Bottle caps to resemble the
Argentine Presidential symbol
We got to the Plaza de Mayo neighborhood via the subte which is the subway system. It's nothing too special, but definitely very cheap - 1.10 peso per ride or less than 30 cents. Nearby we also visited San Ignacio, the oldest church in Buenos Aires which is going under some renovations and then the Metropolitan Cathedral. I even got to take communion as they were finishing up mass. Inside the Cathedral, there is a mausoleum for General Jose de San Martin who helped liberate Argentina, Chile and Peru and fight for independence. The tomb of the unknown soldier is buried here as well. We accidentally missed the door to the Cathedral as the building looked like any government building that surrounded the plaza. We ended up walking a little through Microcentro - financial district trying to find the door. Your typical financial district on a Saturday - empty streets with lots of banks. It was especially interesting and sad, though, to see plaques in the sidewalks memorializing individuals who worked at the various banks and "disappeared" (were taken by the regime) in Argentina during the 70s.

Afterwards, we walked over a few avenues exploring the neighborhood, walked by the Obelisk which helped celebrate the 400th anniversary of the city in 1936, and took the subte back to our hotel in Recoleta. Flipping through tv, we did stumble upon a Korean channel and various movies dubbed in Spanish. However we ended up watching 3 episodes of House.

So for New Years Eve, we went to a charming, white cloth, BBQ restaurant in Recoleta around 10:30. The 4 course meal came with champagne, malbec, and unlimited beverages. Amanda and I were truly stuffed and had a wonderful time practicing our Spanish with the waiters who spoke little English. They were very kind to us. We tipped them even though the prix fixe included tip. We said it was to thank them for our poor Spanish.

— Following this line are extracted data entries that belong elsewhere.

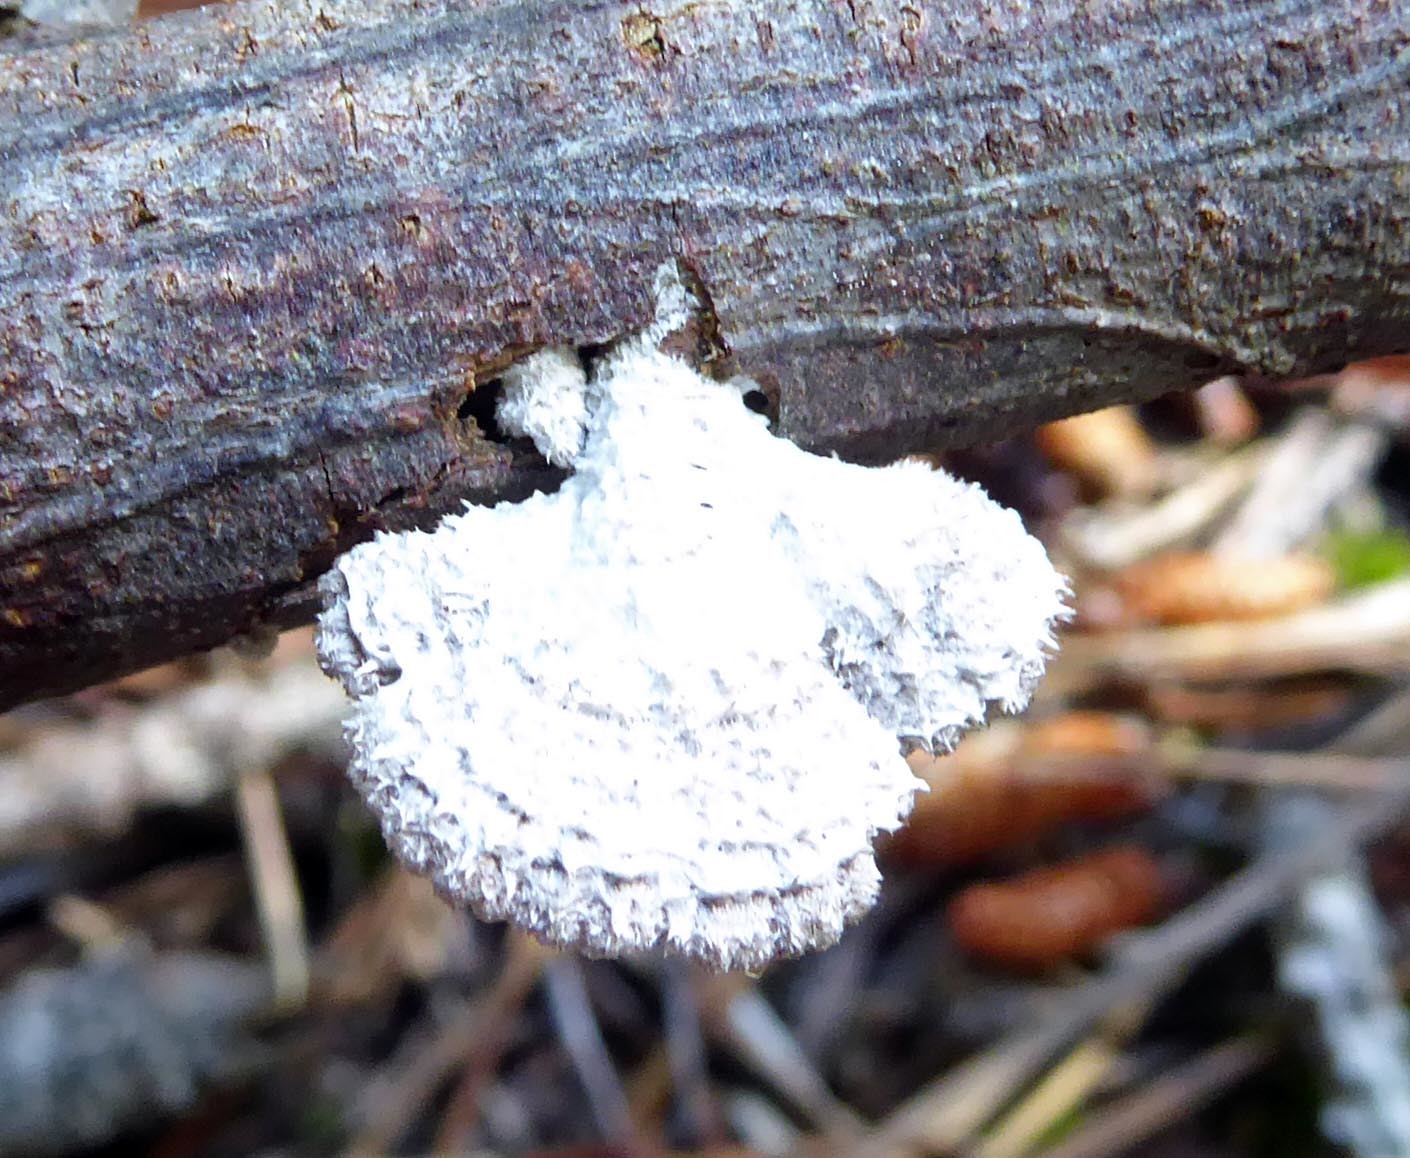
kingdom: Fungi
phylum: Basidiomycota
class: Agaricomycetes
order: Agaricales
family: Schizophyllaceae
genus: Schizophyllum
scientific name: Schizophyllum commune
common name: Common porecrust
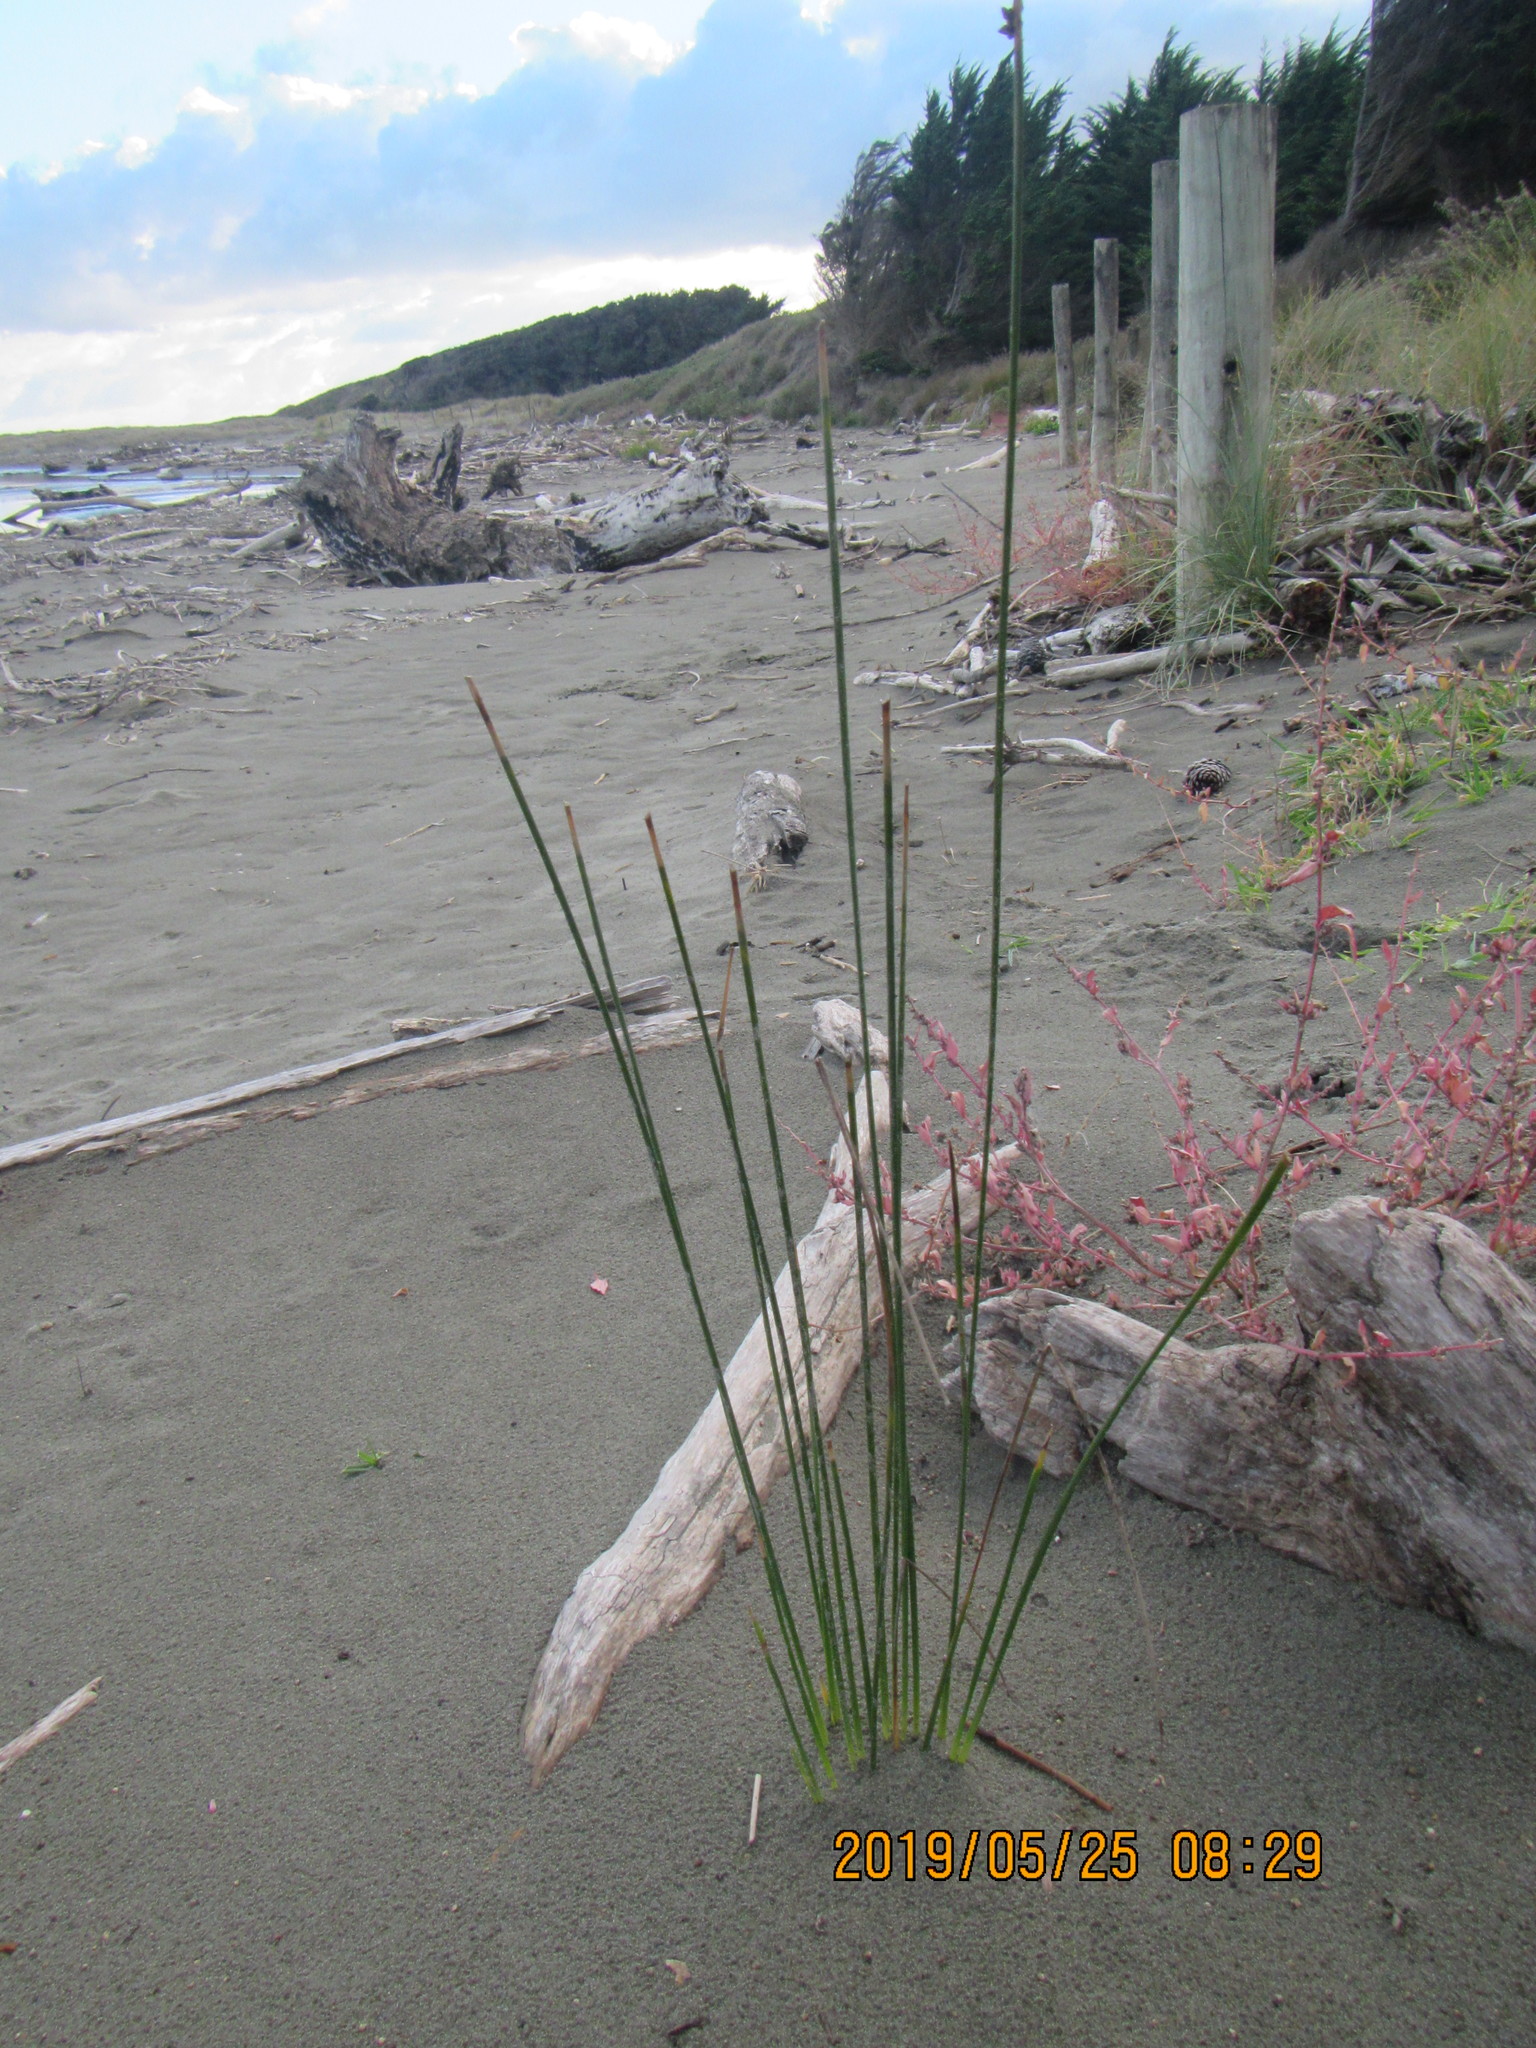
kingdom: Plantae
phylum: Tracheophyta
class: Liliopsida
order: Poales
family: Cyperaceae
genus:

So you might be wondering why we're not partying it up. We have to wake up at 4 for a 7 am flight to El Calafate and both our feet are swollen from all the walking. Upon our return to the hotel, we found ourselves locked out. When the security guard came to let us in, I said, "you're like my parents - locking me out when I return late." I said it in Spanish and he laughed. A lot. However, technically my parents never locked me out. I think I become more charming in Spanish.

Happy New Year or Prospero Ano Nuevo! Please ignore the fact that I do not have an accent over the n. I am not trying to wish you a new body part, but the blackberry is very limiting.